Microsoft has decided to open source the code behind ONE, the system that emulates the global network powering the Azure cloud to help reduce network outages.
What is ONE or the Open Network Emulator?
The system is called the Open Network Emulator (or ONE for short). It works by simulating in software all the software and hardware devices that constitute a network and the ways in which they are interconnected. It runs in Docker containers and VMs, and critically allows network engineers to test changes before they are deployed to production.
Once code changes are made on the live network, it’s imperative that they do not involve major errors and cause downtime. Tools such as ONE, which help engineers evaluate the potential impact of a change before deploying it live, are extremely important as even a simple DevOps error can cause network downtime. At the network size of Microsoft Azure, such an error could potentially bring down an entire region. If the network is broken, packet loss ensues – followed by downtime, which could potentially impact millions of people.
Cloud networks are also constantly changing. They are made up of highly complex and enormous cloud-scale production networks that interconnect hundreds of thousands of servers and tens of thousands of network devices, which are sourced from multiple different vendors and deployed worldwide with precise needs for reliability, security and performance. The pulse of the networks needs to be continually monitored in order to detect anomalies, faults, and drive recovery at the level of milliseconds. In essence, networks are the cloud as they are the core infrastructure that enable cloud services and help to deliver availability across its other fundamental services from compute to storage.
Until recently, there have been few available tools that help cloud providers proactively anticipate the impact of planned updates and changes, or the consequences of a bug in the system. Microsoft decided therefore to build a virtual copy of the entire Azure network infrastructure i.e. a large-scale, high-fidelity network emulator. This allows engineers to validate planned changes ahead of time and assess the impact of updates and explore different failure scenario.
Victor Bahl, director of mobility and networking at Microsoft Research, described the way in which the emulator works in a recent podcast, published by Microsoft Research.
“The way the emulator works is that now, networking engineers and operators, when they do changes, they make the change, but they actually don’t even know if they’re making the change to the network. They actually are changing the emulator. Because it mimics the network underneath so amazingly that you can’t tell the difference. So, once you make the changes, the emulator will then try them out and make sure everything is good. Once everything is good, it’s going to go and put in on the network below, and voila, if we did the work right, it should all work. Now, this is how we achieve availability, and it’s been phenomenal.” Bahl also explained why Microsoft had decided to open source the technology: “And so now, we have decided that this is such an important resource for everybody that just hoarding it ourself is not the right thing to do. So, we are making it available to the entire community.”
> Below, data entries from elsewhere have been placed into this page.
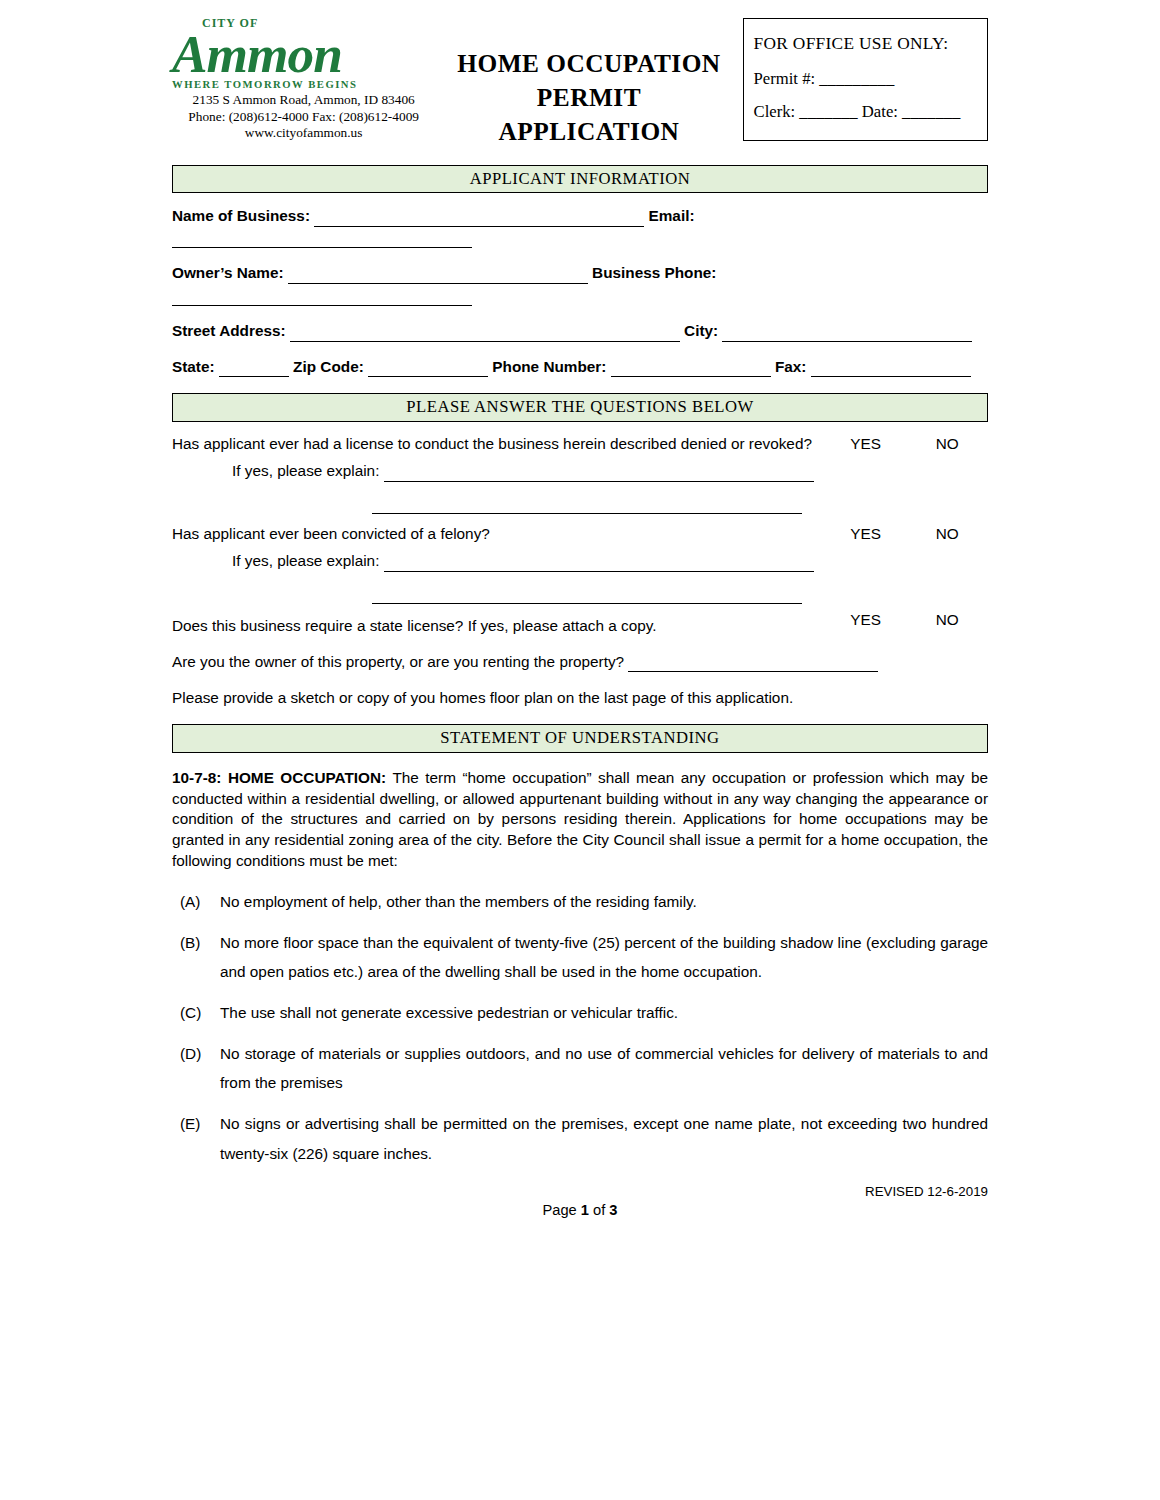CITY OF Ammon WHERE TOMORROW BEGINS
2135 S Ammon Road, Ammon, ID 83406
Phone: (208)612-4000 Fax: (208)612-4009
www.cityofammon.us
HOME OCCUPATION
PERMIT APPLICATION
FOR OFFICE USE ONLY:
Permit #: _________
Clerk: _______ Date: _______
APPLICANT INFORMATION
Name of Business: Email:
Owner’s Name: Business Phone:
Street Address: City:
State: Zip Code: Phone Number: Fax:
PLEASE ANSWER THE QUESTIONS BELOW
| Has applicant ever had a license to conduct the business herein described denied or revoked? If yes, please explain: | YES | NO |
| Has applicant ever been convicted of a felony? If yes, please explain: | YES | NO |
| Does this business require a state license? If yes, please attach a copy. | YES | NO |
Are you the owner of this property, or are you renting the property?
Please provide a sketch or copy of you homes floor plan on the last page of this application.
STATEMENT OF UNDERSTANDING
10-7-8: HOME OCCUPATION: The term “home occupation” shall mean any occupation or profession which may be conducted within a residential dwelling, or allowed appurtenant building without in any way changing the appearance or condition of the structures and carried on by persons residing therein. Applications for home occupations may be granted in any residential zoning area of the city. Before the City Council shall issue a permit for a home occupation, the following conditions must be met:
(A) No employment of help, other than the members of the residing family.
(B) No more floor space than the equivalent of twenty-five (25) percent of the building shadow line (excluding garage and open patios etc.) area of the dwelling shall be used in the home occupation.
(C) The use shall not generate excessive pedestrian or vehicular traffic.
(D) No storage of materials or supplies outdoors, and no use of commercial vehicles for delivery of materials to and from the premises
(E) No signs or advertising shall be permitted on the premises, except one name plate, not exceeding two hundred twenty-six (226) square inches.
REVISED 12-6-2019
Page 1 of 3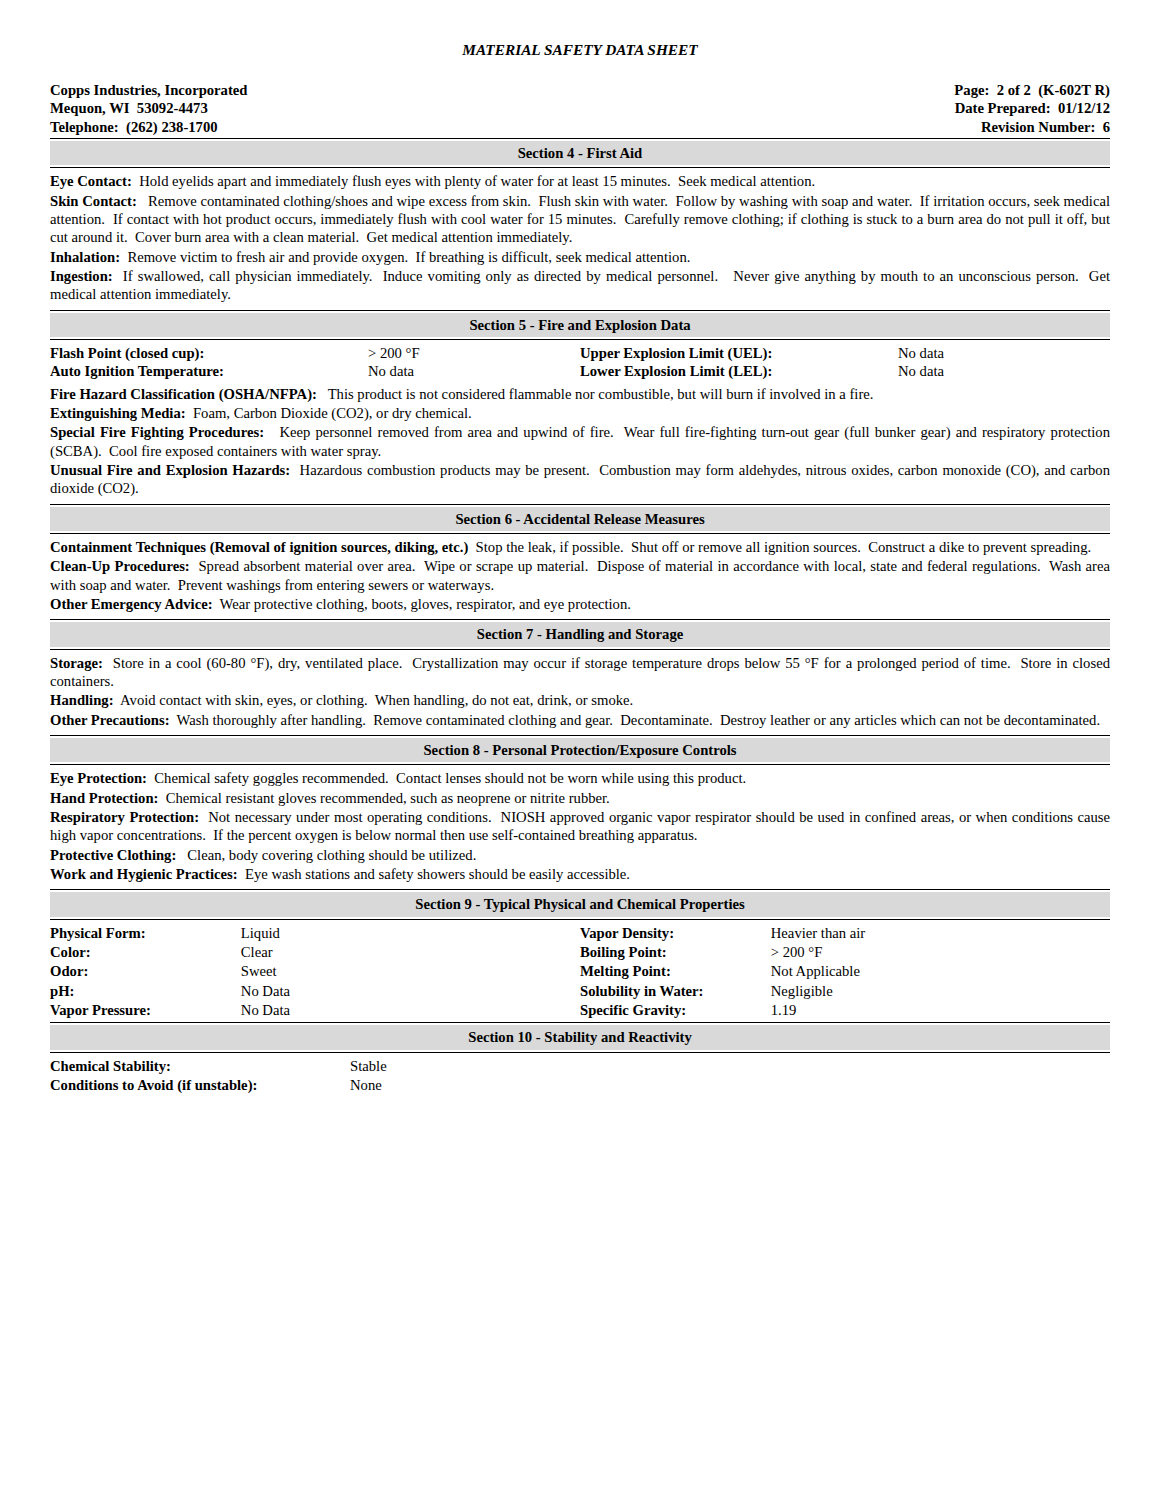MATERIAL SAFETY DATA SHEET
| Copps Industries, Incorporated | Page: 2 of 2 (K-602T R) |
| Mequon, WI 53092-4473 | Date Prepared: 01/12/12 |
| Telephone: (262) 238-1700 | Revision Number: 6 |
Section 4 - First Aid
Eye Contact: Hold eyelids apart and immediately flush eyes with plenty of water for at least 15 minutes. Seek medical attention.
Skin Contact: Remove contaminated clothing/shoes and wipe excess from skin. Flush skin with water. Follow by washing with soap and water. If irritation occurs, seek medical attention. If contact with hot product occurs, immediately flush with cool water for 15 minutes. Carefully remove clothing; if clothing is stuck to a burn area do not pull it off, but cut around it. Cover burn area with a clean material. Get medical attention immediately.
Inhalation: Remove victim to fresh air and provide oxygen. If breathing is difficult, seek medical attention.
Ingestion: If swallowed, call physician immediately. Induce vomiting only as directed by medical personnel. Never give anything by mouth to an unconscious person. Get medical attention immediately.
Section 5 - Fire and Explosion Data
| Flash Point (closed cup): | > 200 °F | Upper Explosion Limit (UEL): | No data |
| Auto Ignition Temperature: | No data | Lower Explosion Limit (LEL): | No data |
Fire Hazard Classification (OSHA/NFPA): This product is not considered flammable nor combustible, but will burn if involved in a fire.
Extinguishing Media: Foam, Carbon Dioxide (CO2), or dry chemical.
Special Fire Fighting Procedures: Keep personnel removed from area and upwind of fire. Wear full fire-fighting turn-out gear (full bunker gear) and respiratory protection (SCBA). Cool fire exposed containers with water spray.
Unusual Fire and Explosion Hazards: Hazardous combustion products may be present. Combustion may form aldehydes, nitrous oxides, carbon monoxide (CO), and carbon dioxide (CO2).
Section 6 - Accidental Release Measures
Containment Techniques (Removal of ignition sources, diking, etc.) Stop the leak, if possible. Shut off or remove all ignition sources. Construct a dike to prevent spreading.
Clean-Up Procedures: Spread absorbent material over area. Wipe or scrape up material. Dispose of material in accordance with local, state and federal regulations. Wash area with soap and water. Prevent washings from entering sewers or waterways.
Other Emergency Advice: Wear protective clothing, boots, gloves, respirator, and eye protection.
Section 7 - Handling and Storage
Storage: Store in a cool (60-80 °F), dry, ventilated place. Crystallization may occur if storage temperature drops below 55 °F for a prolonged period of time. Store in closed containers.
Handling: Avoid contact with skin, eyes, or clothing. When handling, do not eat, drink, or smoke.
Other Precautions: Wash thoroughly after handling. Remove contaminated clothing and gear. Decontaminate. Destroy leather or any articles which can not be decontaminated.
Section 8 - Personal Protection/Exposure Controls
Eye Protection: Chemical safety goggles recommended. Contact lenses should not be worn while using this product.
Hand Protection: Chemical resistant gloves recommended, such as neoprene or nitrite rubber.
Respiratory Protection: Not necessary under most operating conditions. NIOSH approved organic vapor respirator should be used in confined areas, or when conditions cause high vapor concentrations. If the percent oxygen is below normal then use self-contained breathing apparatus.
Protective Clothing: Clean, body covering clothing should be utilized.
Work and Hygienic Practices: Eye wash stations and safety showers should be easily accessible.
Section 9 - Typical Physical and Chemical Properties
| Physical Form: | Liquid | Vapor Density: | Heavier than air |
| Color: | Clear | Boiling Point: | > 200 °F |
| Odor: | Sweet | Melting Point: | Not Applicable |
| pH: | No Data | Solubility in Water: | Negligible |
| Vapor Pressure: | No Data | Specific Gravity: | 1.19 |
Section 10 - Stability and Reactivity
| Chemical Stability: | Stable |
| Conditions to Avoid (if unstable): | None |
Why is Microsoft Open Sourcing ONE?
By opening up public access to ONE, Microsoft both intends to help its large enterprise customers improve their network uptime in their own enterprise networks, and offer students, in addition to academic and industrial researchers, a useful tool to simulate the kinds of hyperscale networks that power the big tech players like Microsoft, Amazon and Google run on (without having actual access to the networks themselves). According to Microsoft, it will also provide networking product vendors with the opportunity to test new control-plane software at scale.
Microsoft first confirmed plans to open source ONE at the Sigcomm Conference back in June.
“Our network is large, heterogeneous, complex and undergoes constant churns. In such an environment, even small issues triggered by device failures, buggy device software, configuration errors, unproven management tools and unavoidable human errors can quickly cause large outages,” Microsoft researchers explained in the description of ONE the company submitted for Sigcomm. “Therefore, the ability to validate the impact of every planned change in a realistic setting, before the change is deployed in production, is crucial to maintaining and improving the reliability of our network”.
However, it was officially announced at the Microsoft Research Facility Summit 2018 earlier this month where it was hailed as “the big announcement” of the summit, in which current information and results from Microsoft’s product and research group are presented to other researchers and leaders in the broad systems research area in computer science. It has not been disclosed when the open sourcing will take place.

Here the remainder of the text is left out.